Continuing Iranian attacks on Gulf states might spur these nations, too, into joining the U.S.-led campaign. “Iran is engaged in a dangerous dance of death, targeting nearly everyone. Iran is attempting to strike at the backbone of the global economy,” said Saudi political analyst Salman al-Ansari. “Saudi Arabia right now is doing its best to de-escalate, because it knows that if there will be a response, it will not be a limited response, but a response that will involve Saudi Arabia at the forefront of combating Iranian recklessness. Restraint is not weakness.”

Yet, as Yemen’s Houthis have shown with their attacks in the Red Sea, it doesn’t take much sophistication to close major international shipping lanes. With a few drones and antiship missiles, the Iranians could do that too for a long time—unless the U.S. and allies launch a ground operation to seize the Iranian coastal areas, a risky proposition at best.

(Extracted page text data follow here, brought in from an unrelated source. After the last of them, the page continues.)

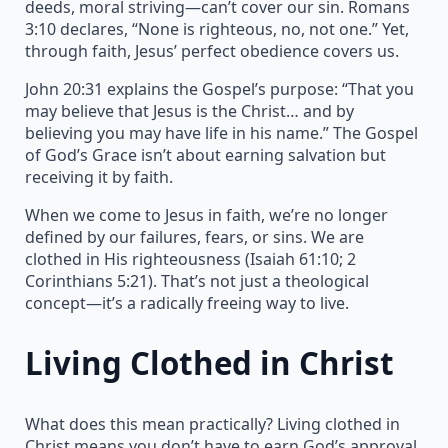
deeds, moral striving—can’t cover our sin. Romans
3:10 declares, “None is righteous, no, not one.” Yet,
through faith, Jesus’ perfect obedience covers us.
John 20:31 explains the Gospel’s purpose: “That you
may believe that Jesus is the Christ… and by
believing you may have life in his name.” The Gospel
of God’s Grace isn’t about earning salvation but
receiving it by faith.
When we come to Jesus in faith, we’re no longer
defined by our failures, fears, or sins. We are
clothed in His righteousness (Isaiah 61:10; 2
Corinthians 5:21). That’s not just a theological
concept—it’s a radically freeing way to live.
Living Clothed in Christ
What does this mean practically? Living clothed in
Christ means you don’t have to earn God’s approval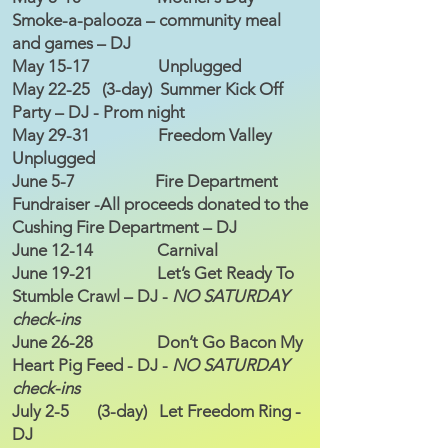
Smoke-a-palooza – community meal
and games – DJ
May 15-17 Unplugged
May 22-25 (3-day) Summer Kick Off
Party – DJ - Prom night
May 29-31 Freedom Valley
Unplugged
June 5-7 Fire Department
Fundraiser -All proceeds donated to the
Cushing Fire Department – DJ
June 12-14 Carnival
June 19-21 Let’s Get Ready To
Stumble Crawl – DJ -
NO SATURDAY
check-ins
June 26-28 Don’t Go Bacon My
Heart Pig Feed - DJ -
NO SATURDAY
check-ins
July 2-5 (3-day) Let Freedom Ring -
DJ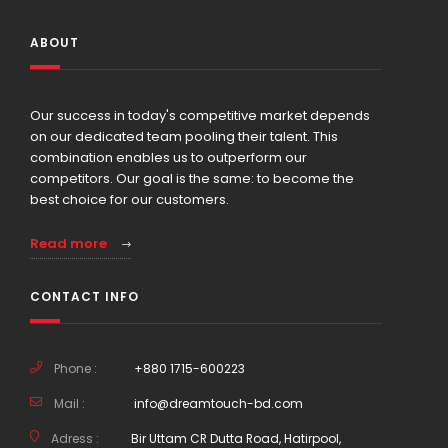
ABOUT
Our success in today's competitive market depends
on our dedicated team pooling their talent. This
combination enables us to outperform our
competitors. Our goal is the same: to become the
best choice for our customers.
Read more
CONTACT INFO
Phone :
+880 1715-600223
Mail :
info@dreamtouch-bd.com
Adress :
Bir Uttam CR Dutta Road, Hatirpool,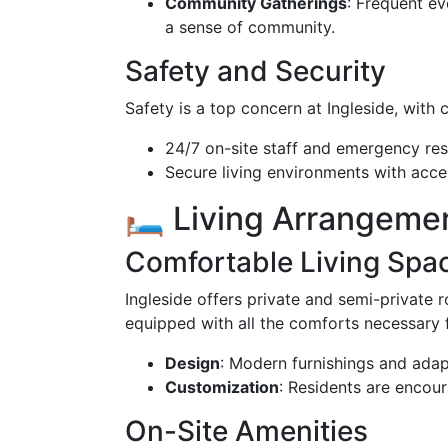
Community Gatherings
: Frequent ev
a sense of community.
Safety and Security
Safety is a top concern at Ingleside, with
24/7 on-site staff and emergency re
Secure living environments with acc
🛏️ Living Arrangeme
Comfortable Living Spa
Ingleside offers private and semi-private 
equipped with all the comforts necessary f
Design
: Modern furnishings and adap
Customization
: Residents are encour
On-Site Amenities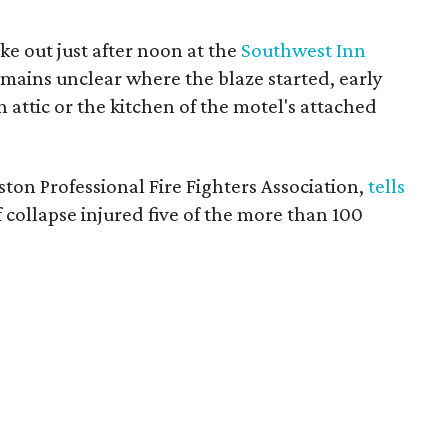
ke out just after noon at the
Southwest Inn
mains unclear where the blaze started, early
 attic or the kitchen of the motel's attached
ston Professional Fire Fighters Association,
tells
 collapse injured five of the more than 100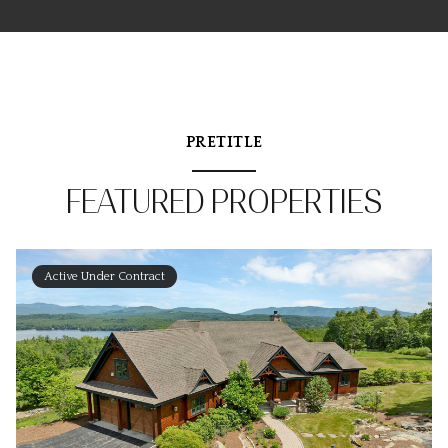
PRETITLE
FEATURED PROPERTIES
Active Under Contract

“If some kind of reasonable agreement is impossible with Iran, the Houthi example proves that even a very weak party can severely disrupt the straits,” said Sergey Vakulenko, who served until 2022 as head of strategy and innovation at Russia’s Gazprom Neft oil company.

Vaez, the International Crisis Group expert, said that it would be unthinkable for Mojtaba Khamenei, given that his entire family was just wiped out, to strike a deal with Trump. Instead, he would likely use any pause in the fighting to seek nuclear weapons.

“Even if the guns fall silent,” Vaez said, “it will be a very ugly equilibrium, which will not be stable.”